Cells in parallel: In parallel connection all the positive terminals of the cells are connected to one point and all the negative terminals to a second point. These two points form the positive and negative terminals of the battery.
Let n cells be connected in parallel between the points A and B resistance R is connected between the points A and B. Let `xi` be the emf and r the internal resistance of each cell.
The equivalent internal resistance of the battery is `(1)/(r_(eq))=(1)/(r )+(1)/(r )+....(1)/(r )"(n temrs)"=(n)/(r )`
So, `r_(eq)=(r )/(n)` and the total resistance in the circuit `=R+(r )/(n)`. The total emf is the potential difference between the points A and B, which is equal to `xi`. The current in the circuit is given by

`I=(xi)/((r )/(n)+R)`
`I=(n xi)/(r +n R)" " ....(1)`
Case (a) If `r lt lt R`, then,
`I= (n xi)/(R )=n I_(1)" " ...(2)`
where II is the current due to a single cell and is equal to `(xi)/(r)` when R is negligible.

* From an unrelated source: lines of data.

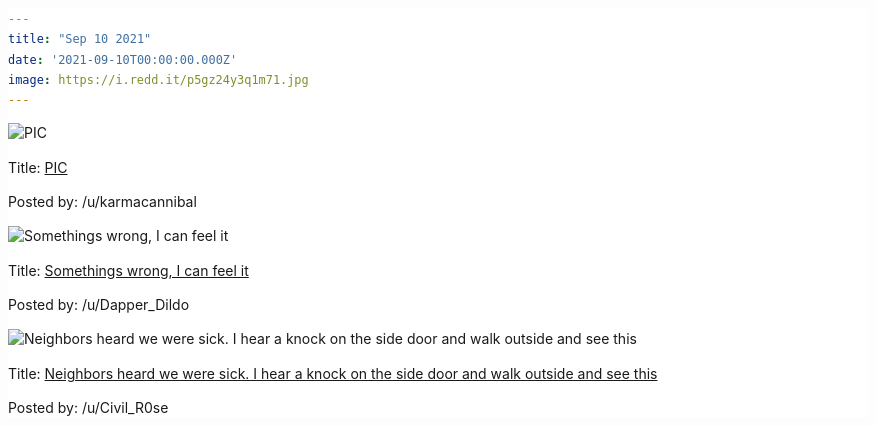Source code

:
 ```yaml
---
title: "Sep 10 2021"
date: '2021-09-10T00:00:00.000Z'
image: https://i.redd.it/p5gz24y3q1m71.jpg
---
```


<div class="card">
  <div class="card-image">
    <img class="post-img" src="https://i.imgur.com/Lf2Hf04.jpg" alt="PIC" title="PIC" />
  </div>
  <div class="card-content">
    <div class="media">
      <div class="media-content">
        <p class="title is-4">
           Title: <a href="https://www.reddit.com/r/nocontextpics/comments/phzfrw/pic/">PIC</a>
        </p>
        <p class="subtitle is-4">Posted by: /u/karmacannibal</p>
      </div>
    </div>
  </div>
</div>

<div class="card">
  <div class="card-image">
    <img class="post-img" src="https://i.redd.it/dwdf6c2b59m71.gif" alt="Somethings wrong, I can feel it" title="Somethings wrong, I can feel it" />
  </div>
  <div class="card-content">
    <div class="media">
      <div class="media-content">
        <p class="title is-4">
           Title: <a href="https://www.reddit.com/r/memes/comments/pk7g0g/somethings_wrong_i_can_feel_it/">Somethings wrong, I can feel it</a>
        </p>
        <p class="subtitle is-4">Posted by: /u/Dapper_Dildo</p>
      </div>
    </div>
  </div>
</div>

<div class="card">
  <div class="card-image">
    <img class="post-img" src="https://i.redd.it/xfjoraxhzil71.jpg" alt="Neighbors heard we were sick. I hear a knock on the side door and walk outside and see this" title="Neighbors heard we were sick. I hear a knock on the side door and walk outside and see this" />
  </div>
  <div class="card-content">
    <div class="media">
      <div class="media-content">
        <p class="title is-4">
           Title: <a href="https://www.reddit.com/r/pics/comments/phwekz/neighbors_heard_we_were_sick_i_hear_a_knock_on/">Neighbors heard we were sick. I hear a knock on the side door and walk outside and see this</a>
        </p>
        <p class="subtitle is-4">Posted by: /u/Civil_R0se</p>
      </div>
    </div>
  </div>
</div>
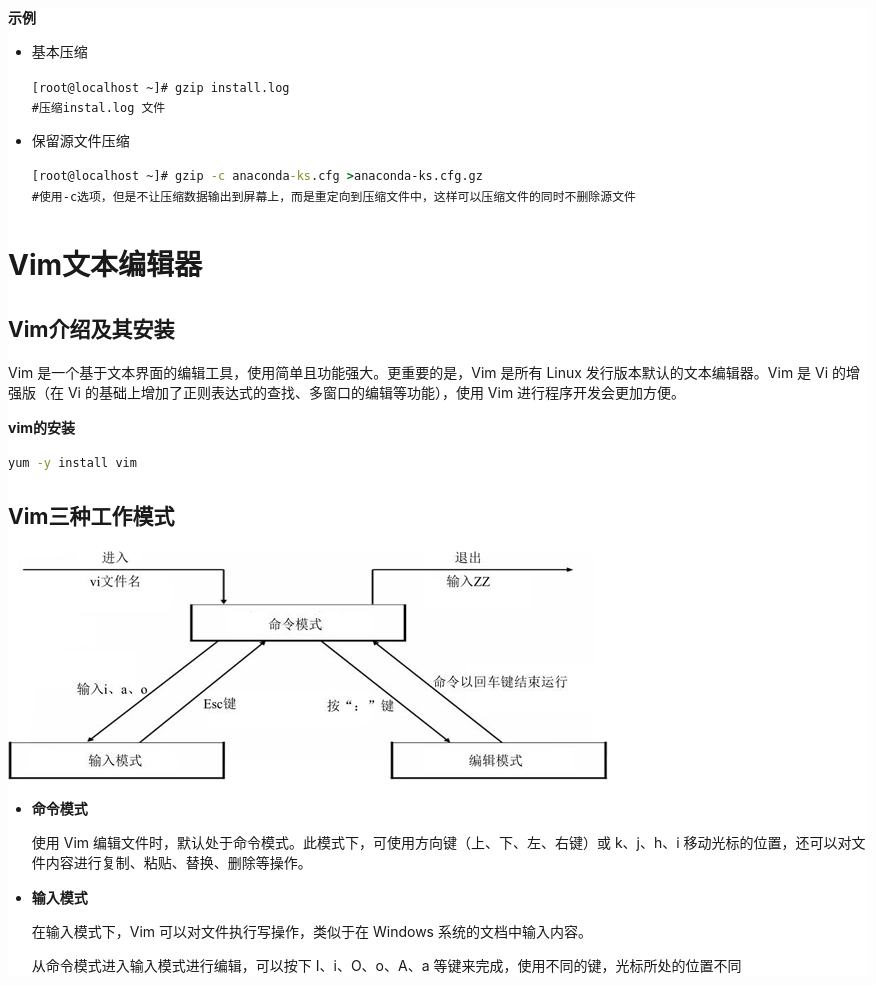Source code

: **示例**

- 基本压缩

    ```cmd
    [root@localhost ~]# gzip install.log
    #压缩instal.log 文件
    ```

- 保留源文件压缩

    ```cmd
    [root@localhost ~]# gzip -c anaconda-ks.cfg >anaconda-ks.cfg.gz
    #使用-c选项，但是不让压缩数据输出到屏幕上，而是重定向到压缩文件中，这样可以压缩文件的同时不删除源文件
    ```

# Vim文本编辑器

## Vim介绍及其安装

Vim 是一个基于文本界面的编辑工具，使用简单且功能强大。更重要的是，Vim 是所有 Linux 发行版本默认的文本编辑器。Vim 是 Vi 的增强版（在 Vi 的基础上增加了正则表达式的查找、多窗口的编辑等功能），使用 Vim 进行程序开发会更加方便。

  **vim的安装**

```cmd
yum -y install vim
```

## Vim三种工作模式

![img](.img/.linux/2-1Q00Q41T01J.jpg)

- **命令模式**

  使用 Vim 编辑文件时，默认处于命令模式。此模式下，可使用方向键（上、下、左、右键）或 k、j、h、i 移动光标的位置，还可以对文件内容进行复制、粘贴、替换、删除等操作。

- **输入模式**

  在输入模式下，Vim 可以对文件执行写操作，类似于在 Windows 系统的文档中输入内容。

  从命令模式进入输入模式进行编辑，可以按下 I、i、O、o、A、a 等键来完成，使用不同的键，光标所处的位置不同

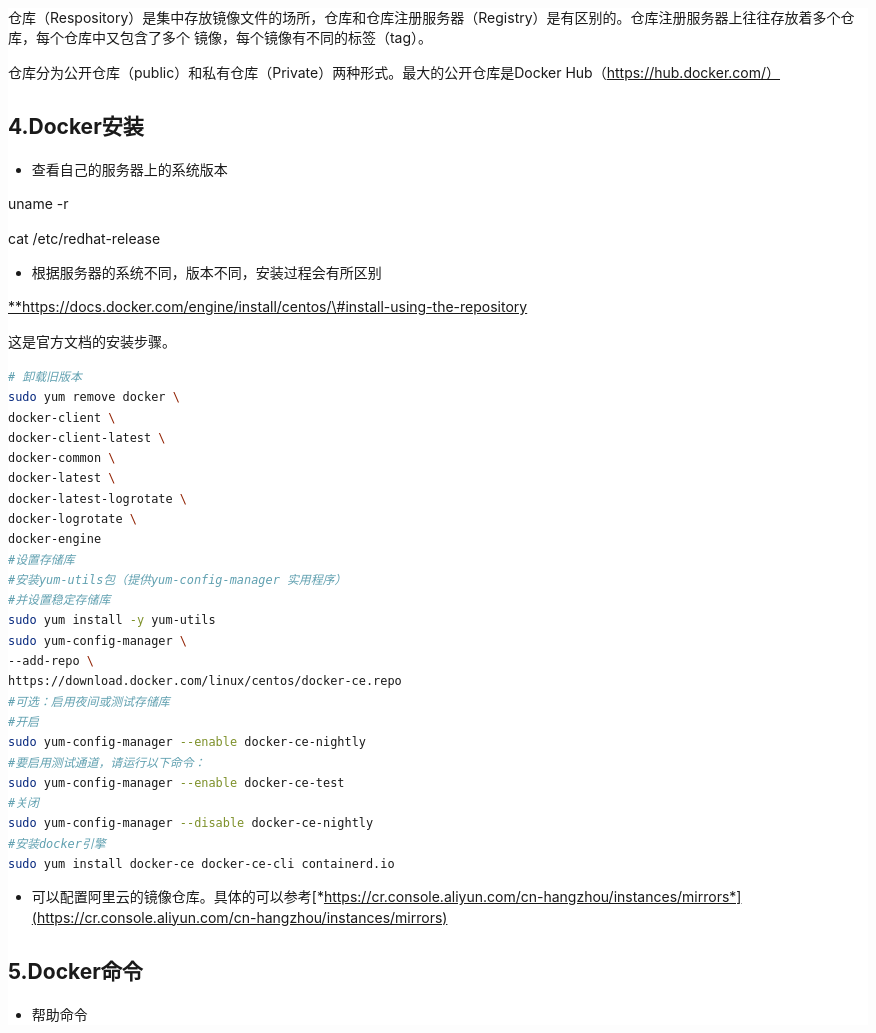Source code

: 仓库（Respository）是集中存放镜像文件的场所，仓库和仓库注册服务器（Registry）是有区别的。仓库注册服务器上往往存放着多个仓库，每个仓库中又包含了多个 镜像，每个镜像有不同的标签（tag）。

仓库分为公开仓库（public）和私有仓库（Private）两种形式。最大的公开仓库是Docker Hub（https://hub.docker.com/）

## 4.Docker安装

-   查看自己的服务器上的系统版本

uname -r

cat /etc/redhat-release

-   根据服务器的系统不同，版本不同，安装过程会有所区别

[**](https://docs.docker.com/engine/install/centos/#install-using-the-repository)https://docs.docker.com/engine/install/centos/\#install-using-the-repository

这是官方文档的安装步骤。

```sh
# 卸载旧版本  
sudo yum remove docker \
docker-client \  
docker-client-latest \  
docker-common \  
docker-latest \  
docker-latest-logrotate \  
docker-logrotate \  
docker-engine  
#设置存储库  
#安装yum-utils包（提供yum-config-manager 实用程序）  
#并设置稳定存储库  
sudo yum install -y yum-utils  
sudo yum-config-manager \  
--add-repo \  
https://download.docker.com/linux/centos/docker-ce.repo  
#可选：启用夜间或测试存储库  
#开启  
sudo yum-config-manager --enable docker-ce-nightly  
#要启用测试通道，请运行以下命令：  
sudo yum-config-manager --enable docker-ce-test  
#关闭  
sudo yum-config-manager --disable docker-ce-nightly  
#安装docker引擎  
sudo yum install docker-ce docker-ce-cli containerd.io
```

-   可以配置阿里云的镜像仓库。具体的可以参考[*https://cr.console.aliyun.com/cn-hangzhou/instances/mirrors*](https://cr.console.aliyun.com/cn-hangzhou/instances/mirrors)

## 5.Docker命令

-   帮助命令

Thus, the current through the external resistance due to the whole battery is n times the current due to a single cell.
Case (b) If `r lt lt R, I=(xi)/(R)" " ....(3)`
The above equation implies that current due to the whole battery is the same as that due to a single cell. Hence it is advantageous to connect cells in parallel when the external resistance is very small compared to the internal resistance of the cells.